=== Begin Enclosure ===
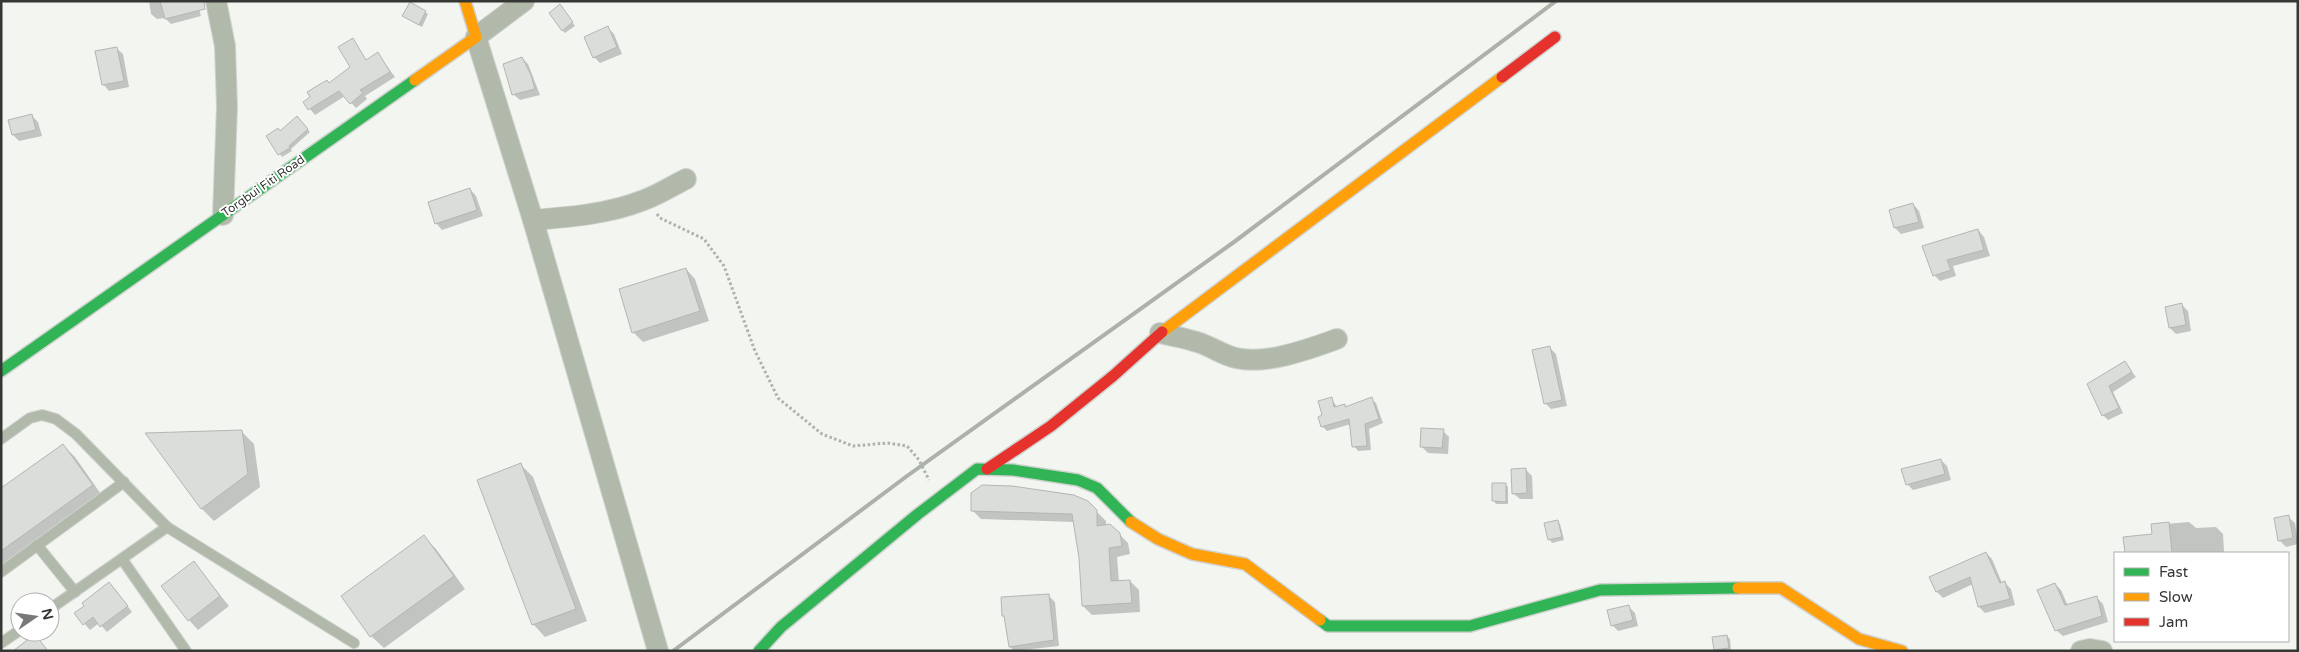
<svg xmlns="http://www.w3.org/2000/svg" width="2299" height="652" font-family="'Varela Round',sans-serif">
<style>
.shadow{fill:#0003}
.building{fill:#daddd9;stroke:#b4b6b2}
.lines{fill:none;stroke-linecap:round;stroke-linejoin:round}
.lane-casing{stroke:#d0d2cf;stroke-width:12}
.street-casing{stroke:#d0d2cf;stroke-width:22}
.fast-casing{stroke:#d0d2cf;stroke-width:14}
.slow-casing{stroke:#d0d2cf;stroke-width:14}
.jam-casing{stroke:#d0d2cf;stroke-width:14}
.path{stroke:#acb4a9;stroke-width:3;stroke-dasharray:2.5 2.5;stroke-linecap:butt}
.lane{stroke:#b1baaa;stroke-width:10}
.street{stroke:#b1baaa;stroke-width:20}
.fast{stroke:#30b455;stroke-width:11}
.slow{stroke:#ff9f0a;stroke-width:11}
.jam{stroke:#e5322d;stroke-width:11}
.rail{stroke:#abb2a8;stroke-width:4}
.labels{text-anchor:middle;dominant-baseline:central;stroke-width:4;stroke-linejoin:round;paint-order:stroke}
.street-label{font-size:12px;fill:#353734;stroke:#fff}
</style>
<rect width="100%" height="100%" fill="#f2f5f0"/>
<!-- shadow -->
<g class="shadow">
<polygon points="149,1 197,1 201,16 171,24 165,18 157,19 151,14"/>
<polygon points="563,9 575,26 565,33 562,30"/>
<polygon points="425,12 428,14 422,27 406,18"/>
<polygon points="608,28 614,34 622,54 600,63 594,57"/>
<polygon points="352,40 367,61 378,54 395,77 365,96 367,99 356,108 345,96 315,115 305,103 352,67"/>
<polygon points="116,48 123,54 129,87 109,91 103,84"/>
<polygon points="522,58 528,64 540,95 520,100 513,94"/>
<polygon points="32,116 38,122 42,136 19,141 13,135 10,121"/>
<polygon points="297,118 310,132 291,149 292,151 282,157 268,136 280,132"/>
<polygon points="470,189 476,196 483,216 442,230 436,223"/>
<polygon points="1913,204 1919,211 1924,228 1901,234 1895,228"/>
<polygon points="1978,230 1984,237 1990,256 1953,266 1956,276 1940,281 1934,275 1924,247"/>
<polygon points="686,269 695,279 709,321 643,342 633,332"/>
<polygon points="2182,305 2188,311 2191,331 2176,334 2170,328"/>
<polygon points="1550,348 1556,354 1567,406 1551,409 1545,403"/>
<polygon points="2125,363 2136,377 2113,392 2123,413 2108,420 2103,415 2088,384"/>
<polygon points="1331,398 1337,407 1344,405 1347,408 1371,399 1376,403 1383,423 1369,429 1371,450 1358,451 1354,446 1351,424 1327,431 1322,426 1323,416"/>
<polygon points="1443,431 1449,437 1448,454 1428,453 1421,446"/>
<polygon points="242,432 254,444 260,487 214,521 202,509 148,434"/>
<polygon points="63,445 75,457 103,497 1,572 1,490"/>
<polygon points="1941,460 1947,466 1951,480 1913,490 1907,484"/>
<polygon points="521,465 533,477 587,621 545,637 533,624"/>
<polygon points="1526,470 1532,476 1533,499 1520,499 1513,493"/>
<polygon points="1505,484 1508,487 1508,504 1496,504 1494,501"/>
<polygon points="1087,502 1106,521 1106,526 1110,525 1128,543 1130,554 1117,557 1119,582 1130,581 1139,590 1140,612 1092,615 1083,606 1080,558 1075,522 981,519 972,510"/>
<polygon points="2288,517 2295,523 2298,544 2286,547 2279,540"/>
<polygon points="1557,521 1560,524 1564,540 1552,543 1550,540 1546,524"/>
<polygon points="2189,522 2196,528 2216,527 2223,534 2224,552 2126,553 2125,538 2154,535 2153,525"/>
<polygon points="424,537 436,549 465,589 384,648 371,636 343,597"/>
<polygon points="1986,553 1992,559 2002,583 2005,583 2011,589 2015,605 1985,613 1979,607 1973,584 1943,598 1937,592"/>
<polygon points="194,563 229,606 198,630 189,620"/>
<polygon points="2055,584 2061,590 2068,606 2097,598 2103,604 2108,622 2063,636 2056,630"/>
<polygon points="115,589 132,612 107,632 99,623 90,630 76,614"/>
<polygon points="1049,596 1055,602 1059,646 1014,651 1010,647 1005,618 1003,615"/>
<polygon points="1629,607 1635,613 1638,626 1618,631 1612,625"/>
<polygon points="1727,636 1730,639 1731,651 1716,651 1715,650"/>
</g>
<!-- building -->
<g class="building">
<polygon points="160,1 204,1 205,9 165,19"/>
<polygon points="410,2 426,11 419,25 402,16"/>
<polygon points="560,4 573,22 562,31 549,13"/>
<polygon points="608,26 617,47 593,58 584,37"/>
<polygon points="353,38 366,60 378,52 390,72 360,90 363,93 350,104 339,91 308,110 303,102 310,97 307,92 327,80 329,83 350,67 338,47"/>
<polygon points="117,47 124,81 102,85 95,51"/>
<polygon points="522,57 531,75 535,89 512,95 503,64"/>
<polygon points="32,114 36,130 12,135 8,120"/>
<polygon points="297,116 308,129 289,146 290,148 278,155 266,136 278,128 280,131"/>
<polygon points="470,188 477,210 435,224 428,202"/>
<polygon points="1913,203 1919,222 1894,228 1889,210"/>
<polygon points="1978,229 1984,250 1947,260 1951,270 1933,276 1922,246"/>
<polygon points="686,268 700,311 632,333 619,289"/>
<polygon points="2182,303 2186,325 2169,328 2165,307"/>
<polygon points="1550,346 1562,400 1544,404 1532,350"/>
<polygon points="2125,361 2132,372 2109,386 2119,408 2102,416 2087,384"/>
<polygon points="1332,397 1334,407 1345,404 1345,407 1372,397 1379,419 1365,424 1367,446 1352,447 1349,419 1321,427 1318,417 1322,415 1318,401"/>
<polygon points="1421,428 1444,429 1442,448 1420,447"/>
<polygon points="242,430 248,474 201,509 145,433"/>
<polygon points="63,444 93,485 1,551 1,488"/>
<polygon points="1941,459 1945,474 1906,485 1901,469"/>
<polygon points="521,463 576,609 532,625 477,480"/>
<polygon points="1526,468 1527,493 1512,494 1511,469"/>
<polygon points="1492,483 1506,483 1506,502 1492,501"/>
<polygon points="982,485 1012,486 1074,495 1088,501 1097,510 1097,526 1110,524 1120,533 1122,546 1109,548 1111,581 1130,580 1132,603 1082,606 1079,558 1072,514 971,511 971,493"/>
<polygon points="2289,515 2293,538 2278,541 2274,518"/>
<polygon points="1558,520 1562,537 1548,540 1544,523"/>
<polygon points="2169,522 2172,553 2125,553 2123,537 2152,534 2151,524"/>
<polygon points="424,535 454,576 370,637 341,596"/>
<polygon points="1986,552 2000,583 2005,581 2010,599 1978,607 1970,577 1936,592 1929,577"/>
<polygon points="194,561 220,596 188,621 161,586"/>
<polygon points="109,582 128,606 100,627 93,617 83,625 74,613 84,606 82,603"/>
<polygon points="2055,583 2065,605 2097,596 2102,616 2055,631 2037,590"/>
<polygon points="1049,594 1054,640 1009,647 1004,616 1002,616 1001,597"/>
<polygon points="1629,605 1633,620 1611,626 1607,610"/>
<polygon points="35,634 48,651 13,651"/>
<polygon points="1727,635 1729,648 1714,650 1712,637"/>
</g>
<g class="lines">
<defs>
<g id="lane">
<polyline points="1,439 30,418 42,415 56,419 76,434 167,527 354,643"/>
<polyline points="37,545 75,592"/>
<polyline points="122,559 186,651"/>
<polyline points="1,572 124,482"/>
<polyline points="50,609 167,527"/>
<polyline points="1,643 20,630"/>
</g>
<g id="street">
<polyline points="216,1 225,46 227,107 223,215"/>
<polyline points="524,1 476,37 533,220 658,651"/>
<path d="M533,220c37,-3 76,-6 111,-20 14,-5 28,-14 42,-21"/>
<path d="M1160,333c12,3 25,5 37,9 14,4 25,13 39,16 31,7 73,-9 101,-19"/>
<polyline points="2081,651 2090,649 2102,651"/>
</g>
<g id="fast">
<polyline points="1,371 415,80"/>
<polyline points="1320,620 1328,626 1470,626 1600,590 1738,588"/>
<polyline points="759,651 781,627 918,514 977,469 1013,470 1078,480 1097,488 1131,522"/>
</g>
<g id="slow">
<polyline points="415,80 476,37 465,1"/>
<polyline points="1162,332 1502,77"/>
<polyline points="1131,522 1158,539 1192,554 1245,564 1320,620"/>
<polyline points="1738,588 1781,588 1859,639 1902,651"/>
</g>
<g id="jam">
<polyline points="1502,77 1555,37"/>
<polyline points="987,469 1051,426 1113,376 1162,332"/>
</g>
</defs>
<!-- lane casing -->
<use href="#lane" class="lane-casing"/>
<!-- street casing -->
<use href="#street" class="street-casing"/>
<!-- fast casing -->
<use href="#fast" class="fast-casing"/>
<!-- slow casing -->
<use href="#slow" class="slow-casing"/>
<!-- jam casing -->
<use href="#jam" class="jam-casing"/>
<!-- path -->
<polyline class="path" points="657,214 660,218 704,239 724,266 755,351 778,398 822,434 853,446 887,443 907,446 919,460 929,480"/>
<!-- lane -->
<use href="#lane" class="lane"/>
<!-- street -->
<use href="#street" class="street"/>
<!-- fast -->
<use href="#fast" class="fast"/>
<!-- slow -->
<use href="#slow" class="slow"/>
<!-- jam -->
<use href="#jam" class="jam"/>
<!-- rail -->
<polyline class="rail" points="673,651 907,476 1234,242 1556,1"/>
</g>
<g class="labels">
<!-- street labels -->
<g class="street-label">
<text transform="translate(263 186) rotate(-35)">Torgbui Fiti Road</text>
</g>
</g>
<!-- border -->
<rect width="2299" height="652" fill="none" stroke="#353734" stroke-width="5"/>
<!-- legend -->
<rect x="2114" y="552" width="175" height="90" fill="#ffffff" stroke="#aeafae"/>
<rect x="2124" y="568" width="25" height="8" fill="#30b455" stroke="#aeafae"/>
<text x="2159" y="577" font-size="15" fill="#353734">Fast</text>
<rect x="2124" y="593" width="25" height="8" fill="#ff9f0a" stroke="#aeafae"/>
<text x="2159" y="602" font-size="15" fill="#353734">Slow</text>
<rect x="2124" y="618" width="25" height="8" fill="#e5322d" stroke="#aeafae"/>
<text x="2159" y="627" font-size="15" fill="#353734">Jam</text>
<!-- north arrow -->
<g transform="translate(35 617) rotate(77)"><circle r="24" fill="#ffffff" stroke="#aeafae"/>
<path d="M0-4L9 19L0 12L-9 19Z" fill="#777a76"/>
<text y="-8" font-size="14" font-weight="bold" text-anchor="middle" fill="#353734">N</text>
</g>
</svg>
=== End Enclosure ===
Exercise instructions:
Of the lines above, show those in which "ffffff" appears.

Result of the task:
<rect x="2114" y="552" width="175" height="90" fill="#ffffff" stroke="#aeafae"/>
<g transform="translate(35 617) rotate(77)"><circle r="24" fill="#ffffff" stroke="#aeafae"/>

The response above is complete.